BEGIN

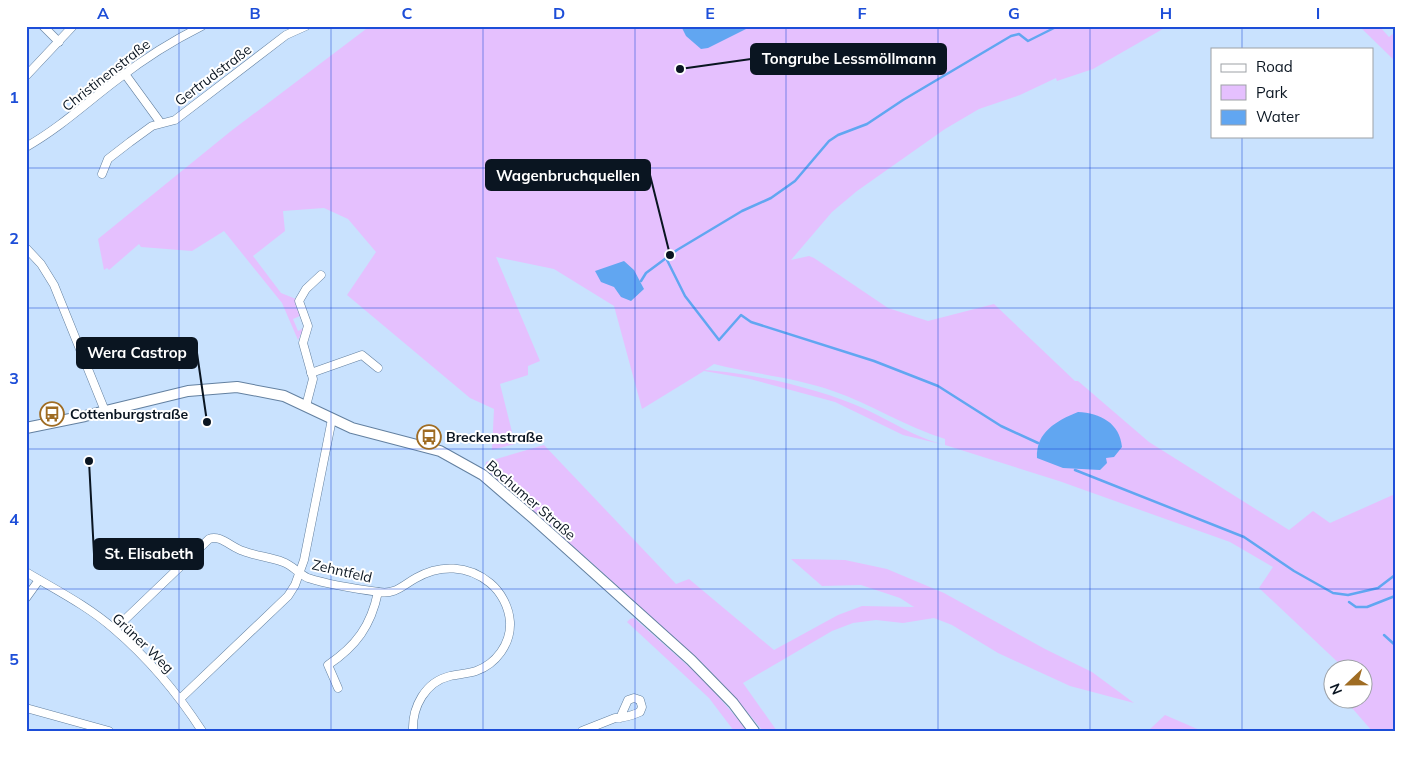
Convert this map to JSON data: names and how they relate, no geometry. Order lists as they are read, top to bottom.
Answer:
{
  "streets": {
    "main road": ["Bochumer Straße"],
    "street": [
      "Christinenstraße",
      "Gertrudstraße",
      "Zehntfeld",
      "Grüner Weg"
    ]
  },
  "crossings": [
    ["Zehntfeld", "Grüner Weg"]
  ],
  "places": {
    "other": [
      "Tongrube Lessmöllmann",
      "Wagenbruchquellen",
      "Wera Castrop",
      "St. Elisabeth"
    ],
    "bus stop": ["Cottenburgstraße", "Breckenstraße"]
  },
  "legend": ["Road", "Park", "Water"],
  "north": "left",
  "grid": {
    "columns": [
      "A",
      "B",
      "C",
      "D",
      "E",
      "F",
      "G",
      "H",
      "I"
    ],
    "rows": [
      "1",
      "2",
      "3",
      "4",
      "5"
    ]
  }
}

END

◆ **WHAT IS EXPECTED**
Repeat the records above exactly. Pictures do not belong in the copy.

◆ **SOLUTION TO THE EXERCISE**
Convert this map to JSON data: names and how they relate, no geometry. Order lists as they are read, top to bottom.
Answer:
{
  "streets": {
    "main road": ["Bochumer Straße"],
    "street": [
      "Christinenstraße",
      "Gertrudstraße",
      "Zehntfeld",
      "Grüner Weg"
    ]
  },
  "crossings": [
    ["Zehntfeld", "Grüner Weg"]
  ],
  "places": {
    "other": [
      "Tongrube Lessmöllmann",
      "Wagenbruchquellen",
      "Wera Castrop",
      "St. Elisabeth"
    ],
    "bus stop": ["Cottenburgstraße", "Breckenstraße"]
  },
  "legend": ["Road", "Park", "Water"],
  "north": "left",
  "grid": {
    "columns": [
      "A",
      "B",
      "C",
      "D",
      "E",
      "F",
      "G",
      "H",
      "I"
    ],
    "rows": [
      "1",
      "2",
      "3",
      "4",
      "5"
    ]
  }
}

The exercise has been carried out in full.